#### Excerpted passage
= = = = = = =

Teaching kids to communicate

A few nights ago, one of our twin boys snuck into bed with us.

When that happens, we dive into a very difficult cost-benefit analysis: Is it worth the fight to get him back to bed over the possibility he’ll kick us all night long?

We decided to deal with the kicking.

But then, the other twin pops his head into our room and asked if I was going to come tell him good night. I ended up getting out of bed anyway.

I went to hang out with Jake and have a little bedtime chat.  Then he said he didn’t like sleeping in his bedroom alone. His bro always is in there with him.

An idea struck. I conned older sis to come in and sleep in Sam’s bed. I said, “You guys chat it up and have a good time!” All went well.

I tell that story, not because it has a crazy ending, but because of where I got the idea.

I’ve been listening to the Parenting on Purpose Podcast over the last couple months.  I highly recommend that you click on that link and go check out a few episodes.

= = = = = = =

#### Challenge
Extend the parenting post about the bedtime chat, picking up after its final sentence. The rows that follow are separate material and have no connection to the parenting post.

#### Supplied material
= = = = = = =

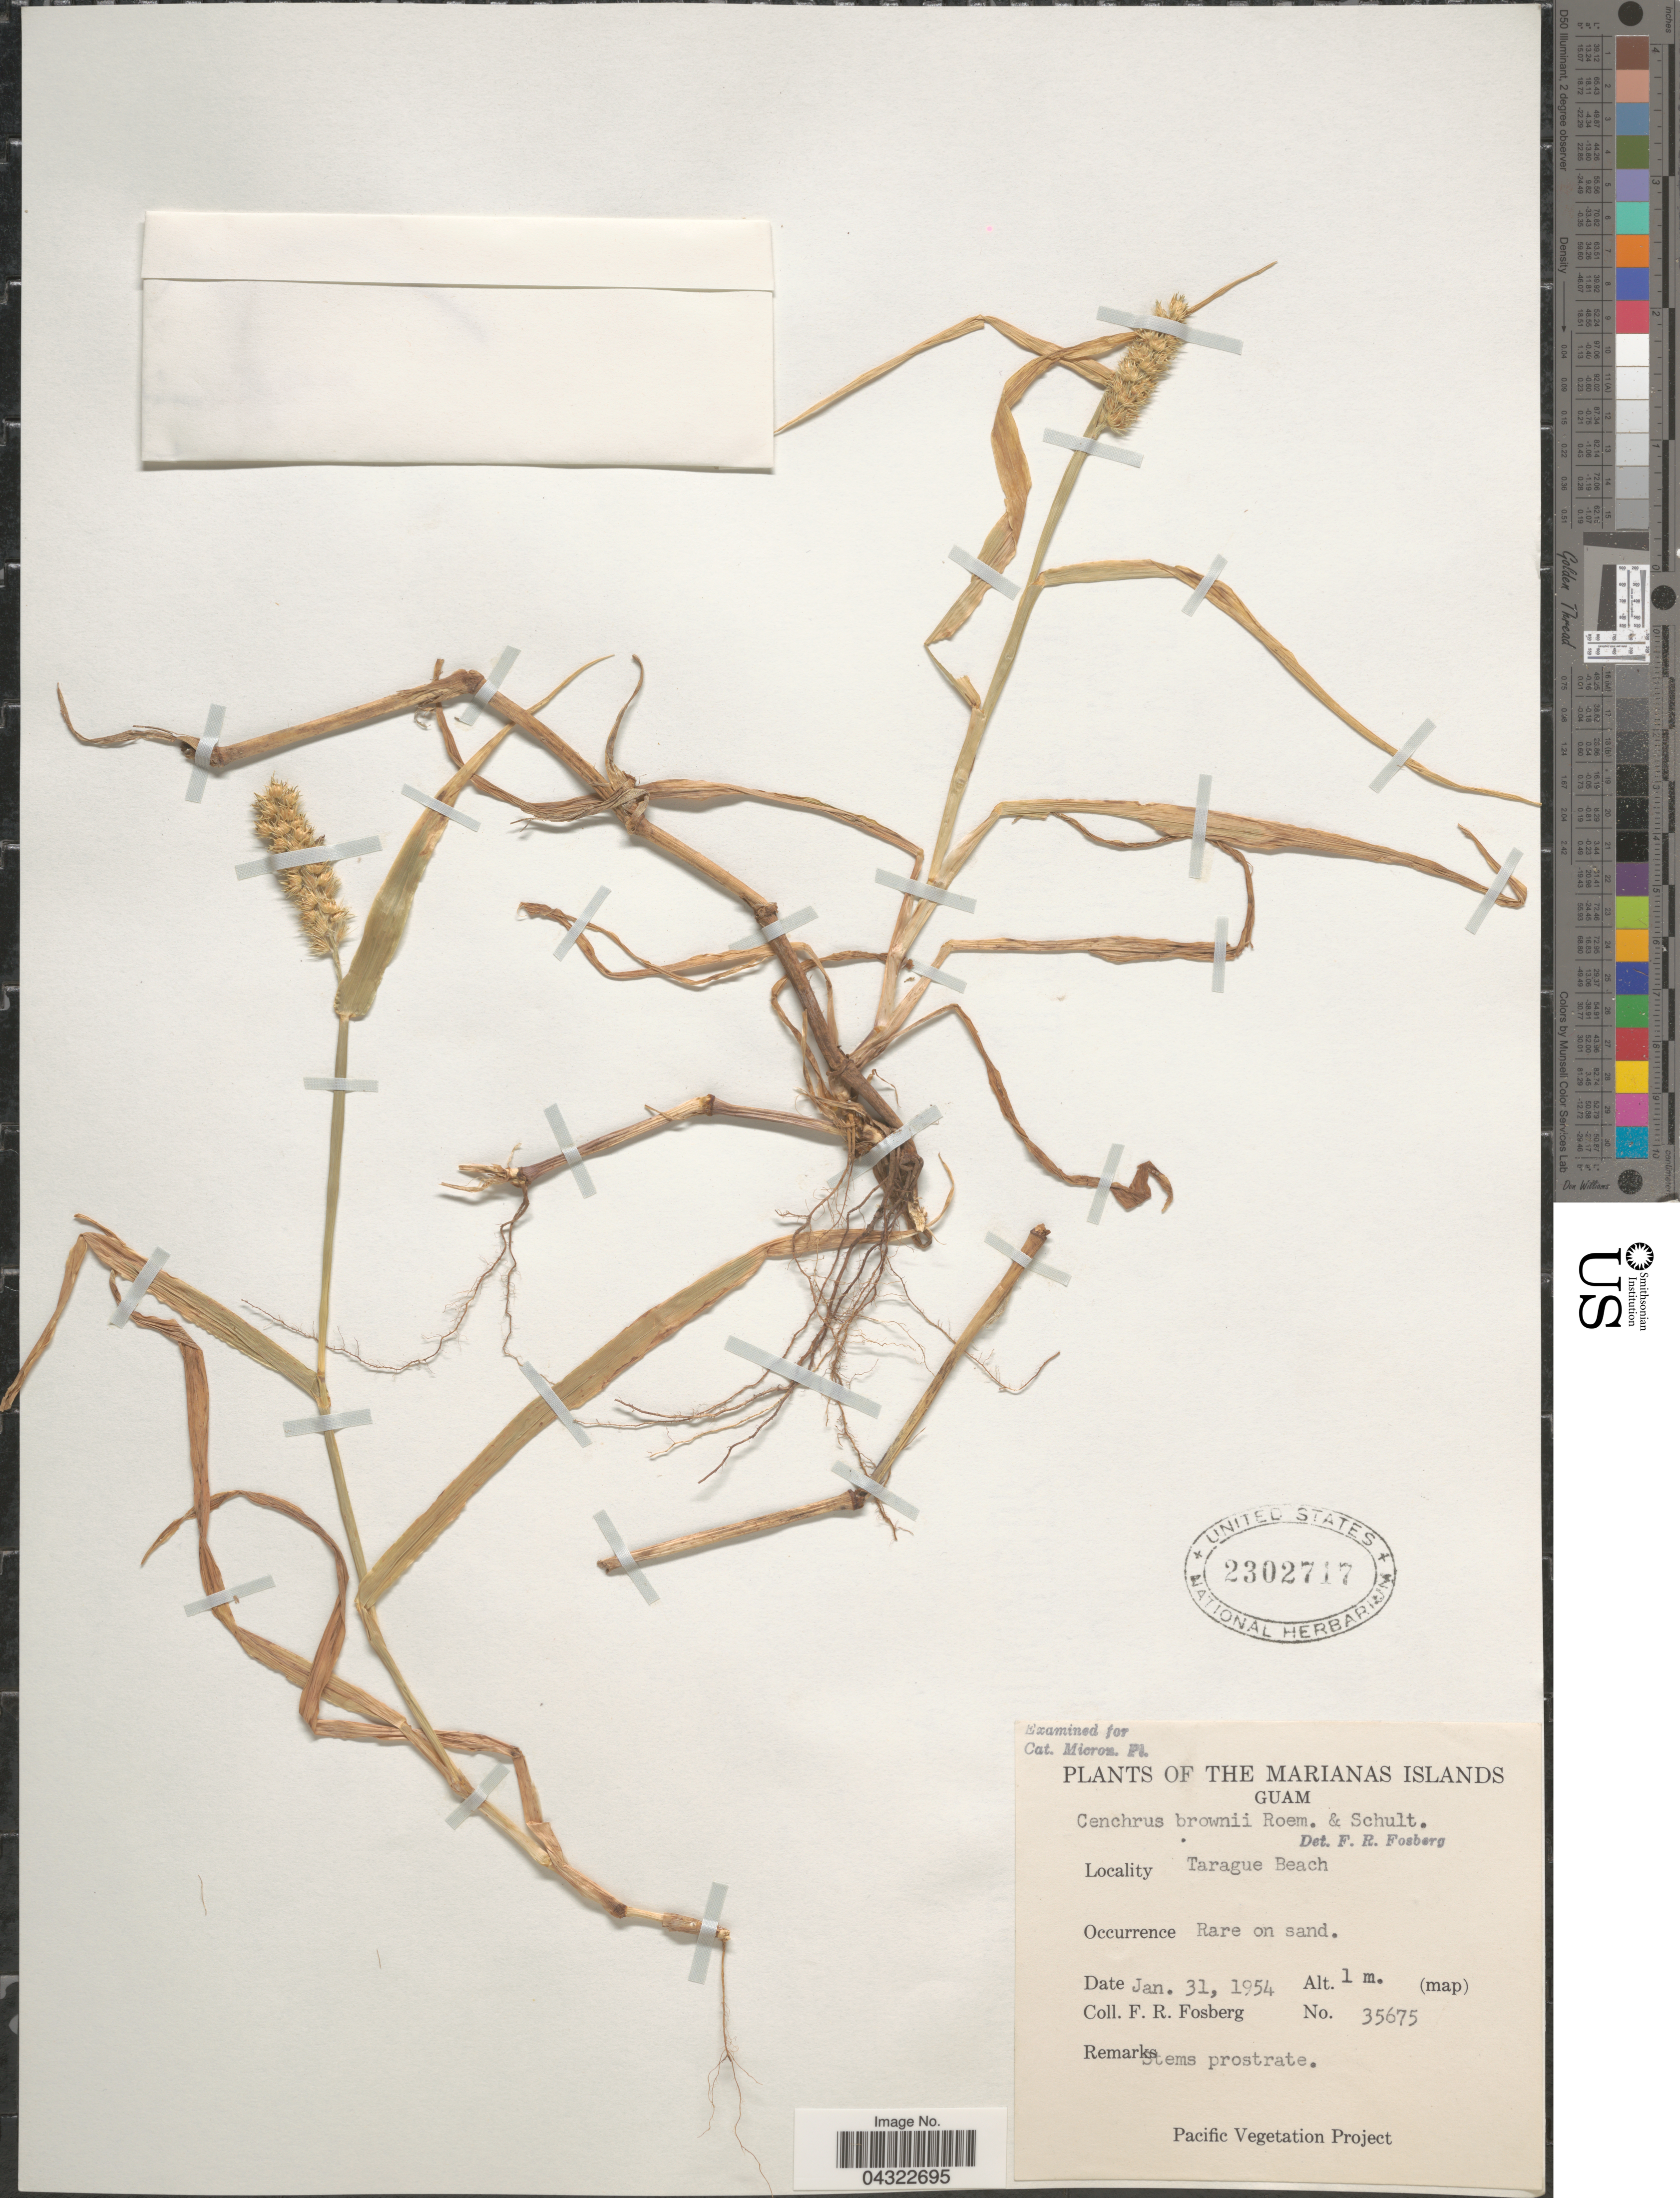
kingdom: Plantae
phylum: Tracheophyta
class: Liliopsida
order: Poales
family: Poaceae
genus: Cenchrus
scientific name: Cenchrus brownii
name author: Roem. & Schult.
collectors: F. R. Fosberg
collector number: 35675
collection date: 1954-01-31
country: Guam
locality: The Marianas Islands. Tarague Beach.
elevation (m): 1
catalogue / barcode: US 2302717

= = = = = = =

#### Written reply
One of host Bob Barnes’ favorite stories is how his daughter and his younger son would sleep in the same room every Friday night from the time they were little kids through when his daughter graduated high school. I believe the son was a freshman during her senior year.

From listening to the podcast, I believe this practice, from early on, was jokingly forced on the two, but it became something they looked forward to.

Dr. Barnes said that he heard what sounded like crying one time during her senior year. The two siblings were sad that it would be the last year they could keep their Friday night tradition.

That’s why I thought of sending Maggie in there with Jake. I doubt we’ll start a tradition, but it seemed like a good idea – both to help Jake feel a tad more comfortable, but more to offer an opportunity for them to have a bit of brother-sister communication in a unique situation. A late night random sleepover.

The point: Teaching kids to communicate seems to be all around giving an opportunity for kids to communicate.

If we simply shut down devices and provide space, kids will talk. My experience is with pre-teens (10 and 8 year olds, currently), but I’m guessing even a crusty 15 year old might succumb to the sneakiness of screen-free open space for communication.

The problem is, it will take time.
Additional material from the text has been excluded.